### Action item
Could you please count how many lines in the data below hold the string "left"? Reply with only the number.

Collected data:
+++

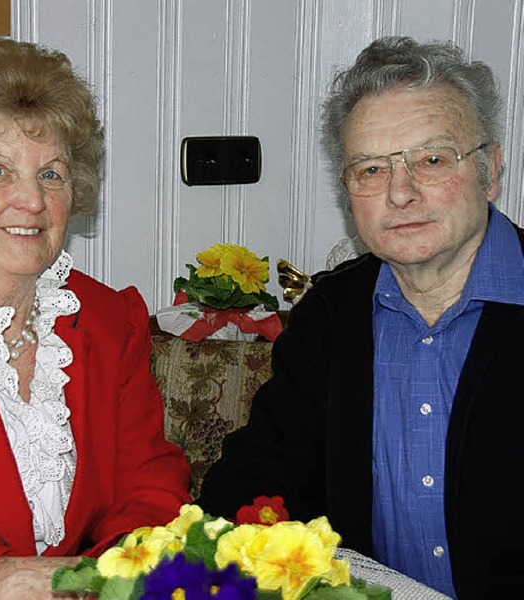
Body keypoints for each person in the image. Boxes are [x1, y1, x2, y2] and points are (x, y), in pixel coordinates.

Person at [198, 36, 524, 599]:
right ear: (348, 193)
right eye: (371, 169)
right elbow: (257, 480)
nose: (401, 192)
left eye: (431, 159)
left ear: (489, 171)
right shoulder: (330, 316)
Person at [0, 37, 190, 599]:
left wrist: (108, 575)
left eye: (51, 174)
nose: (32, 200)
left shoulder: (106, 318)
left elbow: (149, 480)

+++

### Result for this task
6